Setup using Terraform in GCP

Deploying an e6data Workspace in GCP using Terraform

Please ensure to sign up for an e6data account before creating workspaces.

Once logged into the e6data platform, it’s time to configure an e6data workspace in GCP. We keep it simple - all you need is an existing GCP account with the prerequisites listed below:

Prerequisites

Create the e6data Workspace

  1. Login to the e6data Console

  2. Navigate to Workspaces in the left-side navigation bar or click Create Workspace

  3. Select GCP as the Cloud Provider.

  4. Proceed to the next section to deploy the Workspace.

Installing the e6data Workspace

Using a Terraform script, the e6data Workspace will be deployed inside a GKE Cluster.

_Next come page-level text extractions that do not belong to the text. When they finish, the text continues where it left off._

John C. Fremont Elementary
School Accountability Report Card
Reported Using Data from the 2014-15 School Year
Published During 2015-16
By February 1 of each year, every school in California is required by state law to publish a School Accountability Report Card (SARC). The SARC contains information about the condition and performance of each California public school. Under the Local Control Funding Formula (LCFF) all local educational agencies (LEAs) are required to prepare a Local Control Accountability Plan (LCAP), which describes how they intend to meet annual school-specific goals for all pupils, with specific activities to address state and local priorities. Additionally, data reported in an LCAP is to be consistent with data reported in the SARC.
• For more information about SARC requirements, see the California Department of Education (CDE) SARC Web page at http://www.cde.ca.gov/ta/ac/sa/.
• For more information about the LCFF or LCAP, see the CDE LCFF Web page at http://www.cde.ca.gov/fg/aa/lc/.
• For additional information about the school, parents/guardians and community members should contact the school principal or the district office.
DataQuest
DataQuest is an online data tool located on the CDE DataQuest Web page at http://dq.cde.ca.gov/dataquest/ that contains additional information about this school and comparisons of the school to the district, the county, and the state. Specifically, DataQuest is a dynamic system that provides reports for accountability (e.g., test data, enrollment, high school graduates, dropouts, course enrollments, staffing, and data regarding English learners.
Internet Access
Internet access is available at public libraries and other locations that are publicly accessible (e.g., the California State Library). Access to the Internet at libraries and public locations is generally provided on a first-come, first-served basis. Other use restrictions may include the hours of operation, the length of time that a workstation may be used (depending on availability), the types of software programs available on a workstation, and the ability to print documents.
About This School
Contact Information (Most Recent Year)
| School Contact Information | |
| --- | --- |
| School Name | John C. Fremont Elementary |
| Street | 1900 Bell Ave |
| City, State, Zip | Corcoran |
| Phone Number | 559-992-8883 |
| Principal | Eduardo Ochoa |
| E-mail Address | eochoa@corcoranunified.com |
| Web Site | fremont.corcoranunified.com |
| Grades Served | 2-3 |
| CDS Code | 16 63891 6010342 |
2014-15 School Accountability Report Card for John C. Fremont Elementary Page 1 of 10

The subsequent sections will provide instructions to create the two Terraform files required for the deployment:

If a GKE cluster is not available, please follow these instructions to create one.

If Terraform is not installed, please follow these instructions.

Download e6data Terraform Scripts

Please download/clone the e6x-labs/terraform repo from Github.

Download e6data Workspace Deployment Terraform scripts from Github

Configure provider.tf

The google provider blocks are used to configure the credentials you use to authenticate with GCP, as well as the default project and location of your resources.

Extract the scripts downloaded in the previous step and navigate to the ./scripts/gcp/terraform folder.

Edit the provider.tf file according to your requirements. Please refer to the official Terraform documentation to find instructions to use the authentication method most appropriate to your environment.

Sample provider.tf
provider.tf (sample)
terraform {
  required_providers {
    google = {
      source = "hashicorp/google"
      version = "4.72.0"
    }
  }
}

provider "google" {
    project = var.gcp_project_id
    region = var.gcp_region
    credentials = "{{GOOGLE_CLOUD_KEYFILE_JSON}}"
    #access_token = "{{ gcp_access_token }}"

  backend "gcs" {
    bucket  = "<bucket_name_to_store_the_tfstate_file>"
    prefix  = "terraform/state"
  }
}

Specifying Google Cloud Storage (GCS) Bucket for Terraform State file

To specify a Google Cloud Storage (GCS) bucket for storing the Terraform state when using Google Cloud Platform (GCP) as the provider, you can add the following configuration to the Terraform script:

When using the Google Cloud provider and configuring the backend to use a GCS bucket for storing the Terraform state. Replace the <bucket_name_to_store_the_tfstate_file> with the desired GCS bucket name that you want to use.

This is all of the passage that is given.